I portieri della Bosnia-Erzegovina ai Mondiali di calcio del 2026
L'allenatore Sergej Barbarez è stato il primo, tra tutte le 48 nazioni, a rendere nota la rosa completa della sua squadra. In porta ci sono Nikola Vasilj, Martin Zlomislić e Osman Hadžikić: tre portieri che coprono l'intero spettro tra la Bundesliga e la serie regionale croato-bosniaca.
Vasilj, nato nel 1995 a Mostar, è il protagonista assoluto di questa storia di qualificazioni. Nella finale dei playoff contro l'Italia, ha effettuato la parata decisiva ai rigori, regalando alla Bosnia la seconda qualificazione ai Mondiali della sua storia, mentre l'Italia falliva per la terza volta consecutiva. È stato un momento che è andato ben oltre lo sport.

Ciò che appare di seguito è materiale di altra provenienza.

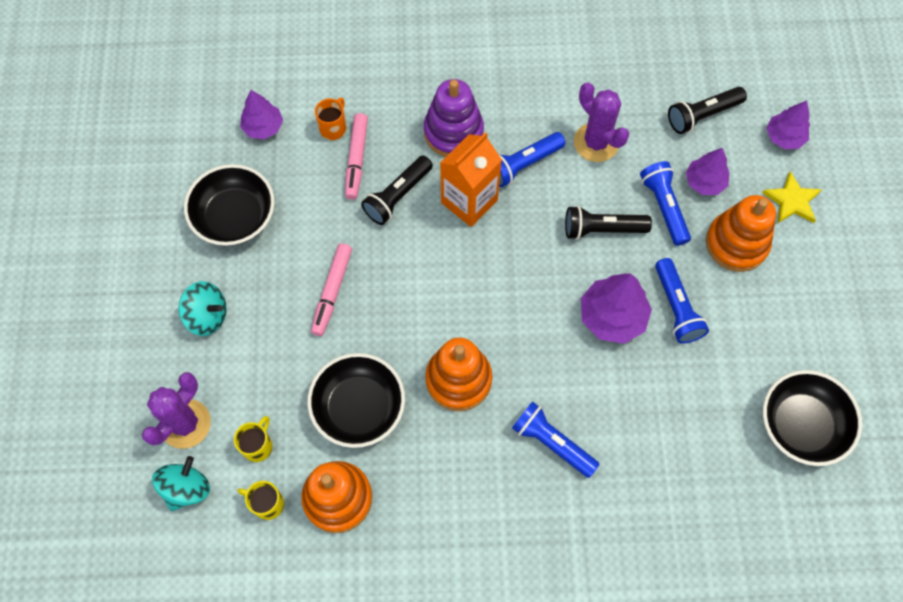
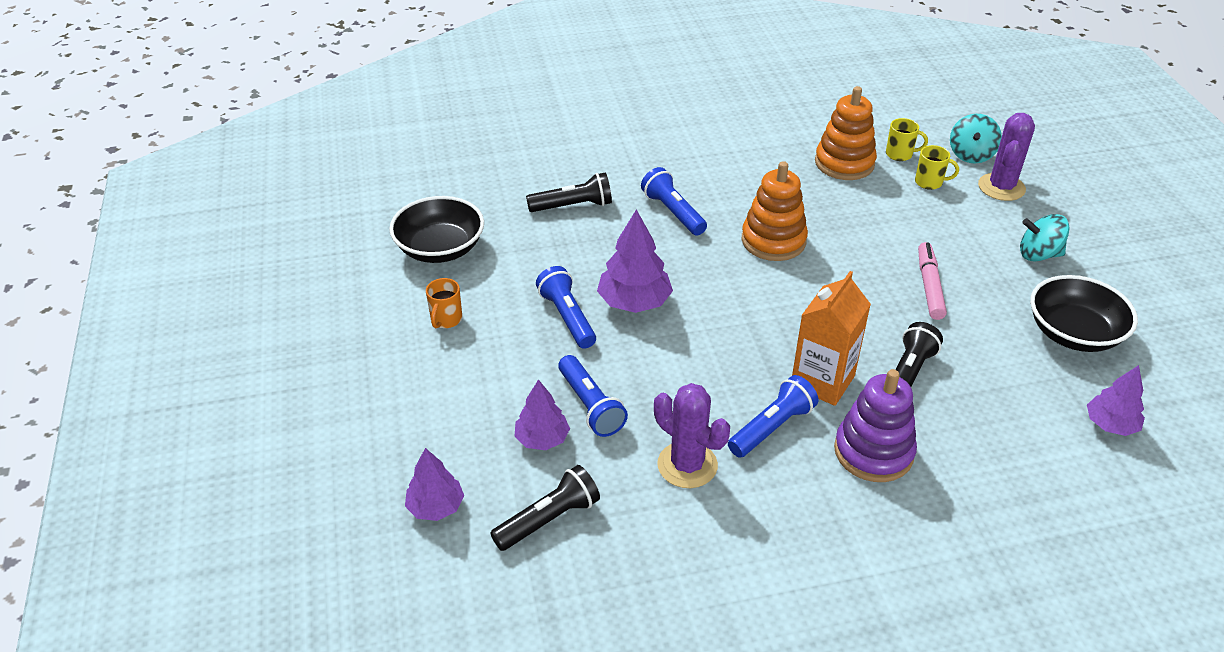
camera: 170 degrees right, 25 degrees down
yellow mug [234,416,273,462] -> yellow mug turned 90 degrees counterclockwise [915,145,959,190]
black bowl [307,353,405,448] -> none
orange mug [315,98,346,140] -> orange mug moved to [426,278,462,328]
pink marker [345,113,368,200] -> none
blue flashlight [512,401,600,478] -> blue flashlight turned 150 degrees counterclockwise [641,167,707,235]
black flashlight [565,206,652,240] -> black flashlight moved to [526,172,612,212]
orange stacking toy [706,195,776,272] -> none
yellow star [762,171,822,223] -> none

Il suo percorso per arrivare lì è stato lungo: passando per le giovanili in patria, la squadra riserve dell'1. FC Nürnberg, l'Ucraina e la 2. Bundesliga, si è fatto strada nel calcio professionistico tedesco. Con il St. Pauli ha festeggiato la promozione nel 2024 come campione di seconda divisione e nella stagione successiva in prima divisione si è dimostrato un punto di riferimento affidabile, nonostante la difficile lotta per non retrocedere del suo club. Nell'attuale stagione di Bundesliga 2025/26 ha collezionato 27 presenze. Suo padre Vladimir è stato portiere della nazionale bosniaco-croata e terzo classificato ai Mondiali del 1998: il talento da portiere è una caratteristica di famiglia.

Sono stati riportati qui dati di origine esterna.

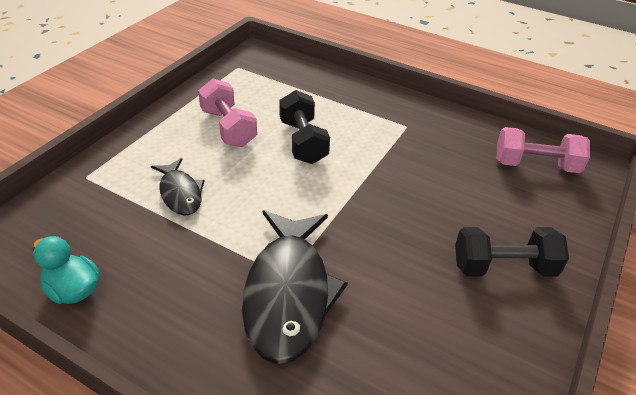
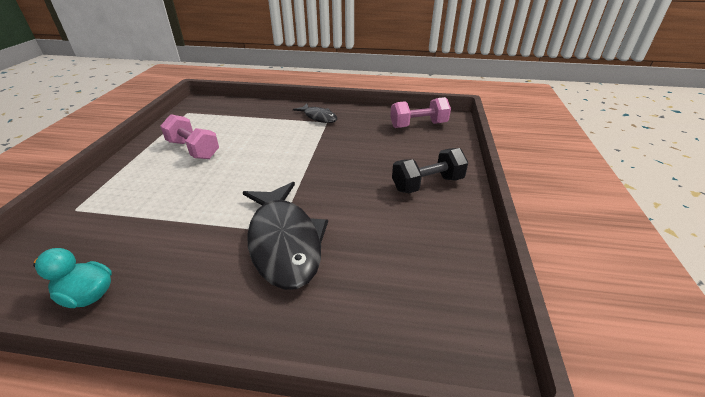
camera: 20 degrees left, 5 degrees down
black fish [151,158,204,216] -> black fish moved to [293,104,337,123]
black dumbbell [279,90,330,164] -> none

Vasilj non è un portiere spettacolare, ma uno che dà stabilità alla squadra: dotato di ottimi riflessi, sicuro nel controllo dell'area di rigore, mentalmente forte nelle situazioni di pressione. Per la Bosnia è più che il numero uno: è il simbolo di queste qualificazioni ai Mondiali.
Scarpe da calcio Nikola Vasilj
Zlomislić, 27 anni, originario di Posušje, gioca dal 2021 nell'HNK Rijeka nella Prva HNL croata. Nella stagione in corso ha disputato 15 partite di campionato ed è il sostituto designato di Barbarez. Con solo due presenze in nazionale, è ancora inesperto a livello internazionale, ma vanta un calcio di club solido ai livelli dei campionati di punta dell'Europa sud-orientale.
Guanti da portiere Martin Zlomislić
Hadžikić, 30 anni, è un giocatore della nazionale bosniaca con un passato in Austria: ha militato nelle giovanili dell’Austria Vienna e ha giocato nelle nazionali austriache Under 19 e Under 21, ma alla fine ha scelto la Bosnia. Oggi è il portiere titolare dello Slaven Belupo nella HNL croata. È la terza scelta in porta degli Zmajevi e una riserva esperta dietro a Vasilj e Zlomislić.